Tracks
Tracks are recommended, coherent combinations of courses combined from the total programme. They are meant to help students design their own curriculum and to facilitate specialisation within the programme. On this page you will find information about the three tracks offered within the Earth Structure and Dynamics programme.
An in-depth geophysical approach to understand the deep interior of the Earth and other planets
This track offers you an in-depth geophysical approach to understanding the structure, composition, and dynamics of the deep interior of the Earth and other planets. Courses address seismology, the dynamics of the mantle and lithosphere, geopotential fields, and applied geophysics as well as state-of-the-art computational methods. Research covers the entire spectrum of geophysics, from seismic tomography to geodynamic modelling of plate-tectonic processes and associated surface deformation and seismicity.
Suggested courses for this track:
Crustal and lithospheric scale processes including the formation and evolution of sedimentary basins and mountain belts.
This track is a combined track for a hybrid Geology-Geophysics profile. Tthe focus lies on the evolution of sedimentary basins, orogens, and the crust-lithosphere system in the context of plate tectonics for a combined geology-geophysics profile.
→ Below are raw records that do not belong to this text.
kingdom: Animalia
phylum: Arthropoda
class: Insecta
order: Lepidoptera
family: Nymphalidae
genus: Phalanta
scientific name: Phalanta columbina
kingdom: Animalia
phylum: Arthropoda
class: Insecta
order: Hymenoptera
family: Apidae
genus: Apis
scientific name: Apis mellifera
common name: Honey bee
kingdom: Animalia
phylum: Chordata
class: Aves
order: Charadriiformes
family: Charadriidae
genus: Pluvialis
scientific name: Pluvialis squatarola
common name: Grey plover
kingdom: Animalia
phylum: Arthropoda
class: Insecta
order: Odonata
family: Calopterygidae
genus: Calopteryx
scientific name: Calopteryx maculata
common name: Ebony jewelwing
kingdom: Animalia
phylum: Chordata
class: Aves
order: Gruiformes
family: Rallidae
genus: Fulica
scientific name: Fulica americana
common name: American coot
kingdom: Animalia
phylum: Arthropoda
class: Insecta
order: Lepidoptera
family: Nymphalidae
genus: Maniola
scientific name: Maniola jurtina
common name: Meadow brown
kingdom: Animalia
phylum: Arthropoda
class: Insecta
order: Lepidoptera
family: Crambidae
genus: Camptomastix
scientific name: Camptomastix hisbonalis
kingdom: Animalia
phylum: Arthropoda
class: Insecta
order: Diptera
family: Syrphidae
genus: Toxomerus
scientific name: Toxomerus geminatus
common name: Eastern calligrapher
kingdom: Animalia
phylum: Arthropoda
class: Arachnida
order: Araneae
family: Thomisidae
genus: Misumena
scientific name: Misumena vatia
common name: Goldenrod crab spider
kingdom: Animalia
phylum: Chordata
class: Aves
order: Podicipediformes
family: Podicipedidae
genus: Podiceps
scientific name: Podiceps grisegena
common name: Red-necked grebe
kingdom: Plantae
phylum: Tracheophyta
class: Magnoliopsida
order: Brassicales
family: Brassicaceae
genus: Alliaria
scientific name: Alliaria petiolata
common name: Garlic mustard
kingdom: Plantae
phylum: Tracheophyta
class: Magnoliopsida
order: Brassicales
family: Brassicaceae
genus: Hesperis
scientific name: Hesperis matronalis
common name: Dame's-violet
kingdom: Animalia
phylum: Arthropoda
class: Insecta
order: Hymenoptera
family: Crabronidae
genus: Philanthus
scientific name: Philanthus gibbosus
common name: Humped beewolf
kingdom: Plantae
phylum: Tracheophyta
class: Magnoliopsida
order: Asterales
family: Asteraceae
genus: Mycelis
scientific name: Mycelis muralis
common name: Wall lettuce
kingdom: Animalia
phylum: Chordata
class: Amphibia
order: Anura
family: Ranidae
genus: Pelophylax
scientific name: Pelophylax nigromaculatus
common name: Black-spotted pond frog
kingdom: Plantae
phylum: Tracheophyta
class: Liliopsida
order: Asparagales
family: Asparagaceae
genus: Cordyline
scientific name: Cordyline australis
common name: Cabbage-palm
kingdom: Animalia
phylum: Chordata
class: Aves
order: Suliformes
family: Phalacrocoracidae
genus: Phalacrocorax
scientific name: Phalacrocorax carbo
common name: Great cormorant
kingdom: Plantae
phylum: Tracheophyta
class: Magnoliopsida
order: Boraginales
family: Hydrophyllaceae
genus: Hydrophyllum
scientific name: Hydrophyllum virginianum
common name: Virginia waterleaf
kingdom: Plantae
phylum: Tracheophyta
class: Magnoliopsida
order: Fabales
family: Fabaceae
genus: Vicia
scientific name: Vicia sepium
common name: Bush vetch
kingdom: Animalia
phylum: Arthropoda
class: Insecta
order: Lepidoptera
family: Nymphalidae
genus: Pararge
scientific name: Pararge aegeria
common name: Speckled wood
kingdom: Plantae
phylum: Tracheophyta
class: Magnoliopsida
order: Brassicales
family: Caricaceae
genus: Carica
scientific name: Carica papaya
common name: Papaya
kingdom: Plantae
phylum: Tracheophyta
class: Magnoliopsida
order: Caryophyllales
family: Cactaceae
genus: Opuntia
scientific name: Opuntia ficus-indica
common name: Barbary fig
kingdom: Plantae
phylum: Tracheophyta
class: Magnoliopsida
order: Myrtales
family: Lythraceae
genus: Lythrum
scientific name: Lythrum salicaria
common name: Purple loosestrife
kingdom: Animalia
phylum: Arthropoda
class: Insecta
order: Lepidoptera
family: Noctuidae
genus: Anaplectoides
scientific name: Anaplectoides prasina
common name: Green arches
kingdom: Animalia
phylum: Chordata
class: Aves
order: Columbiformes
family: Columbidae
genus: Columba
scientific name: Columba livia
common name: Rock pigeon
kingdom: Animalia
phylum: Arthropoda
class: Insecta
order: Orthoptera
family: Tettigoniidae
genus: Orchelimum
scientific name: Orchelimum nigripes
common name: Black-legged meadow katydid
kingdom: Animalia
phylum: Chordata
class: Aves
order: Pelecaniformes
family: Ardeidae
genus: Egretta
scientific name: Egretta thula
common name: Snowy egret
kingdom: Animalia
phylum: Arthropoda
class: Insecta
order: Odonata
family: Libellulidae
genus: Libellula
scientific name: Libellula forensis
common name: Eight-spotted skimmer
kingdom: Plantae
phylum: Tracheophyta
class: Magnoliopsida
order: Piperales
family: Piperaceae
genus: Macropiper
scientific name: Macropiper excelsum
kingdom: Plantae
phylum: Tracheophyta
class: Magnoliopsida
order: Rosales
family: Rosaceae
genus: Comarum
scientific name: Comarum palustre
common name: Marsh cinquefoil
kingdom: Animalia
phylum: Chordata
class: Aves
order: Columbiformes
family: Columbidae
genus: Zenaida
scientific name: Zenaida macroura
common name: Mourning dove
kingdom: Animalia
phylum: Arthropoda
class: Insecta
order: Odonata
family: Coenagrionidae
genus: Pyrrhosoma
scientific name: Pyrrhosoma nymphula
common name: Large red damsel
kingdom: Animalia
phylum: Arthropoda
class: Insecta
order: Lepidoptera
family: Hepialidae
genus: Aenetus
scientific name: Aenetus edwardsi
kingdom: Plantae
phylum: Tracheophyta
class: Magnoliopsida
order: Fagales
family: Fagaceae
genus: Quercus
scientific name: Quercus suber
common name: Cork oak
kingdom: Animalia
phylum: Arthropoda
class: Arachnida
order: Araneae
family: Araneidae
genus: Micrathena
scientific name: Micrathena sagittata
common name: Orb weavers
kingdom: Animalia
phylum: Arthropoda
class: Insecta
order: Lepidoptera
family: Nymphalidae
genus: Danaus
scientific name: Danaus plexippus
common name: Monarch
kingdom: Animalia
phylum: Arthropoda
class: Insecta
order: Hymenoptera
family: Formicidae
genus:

The track allows you to combine observational and field-based geological analysis with quantitative aspects of geophysics. Courses and research primarily cover fields situated at the spatial scale interface between the Physics of the Deep Earth and Planets and Earth Materials tracks.
Suggested courses for this track:
Deformation, metamorphic and igneous processes operating in the crust and upper mantle
The focus of the Earth Materials track is on deformation, metamorphic and igneous processes operating in the crust and upper mantle. Courses address the physics and chemistry of rocks, minerals, and melts and how the behaviour of these materials controls geodynamic processes. Your research can range from unravelling orogenic, seismic and volcanic events to exploring Earth’s early history, the origin of geological resources, mantle rheology, and the response of crustal rocks to geological storage of CO2, green hydrogen or radioactive waste.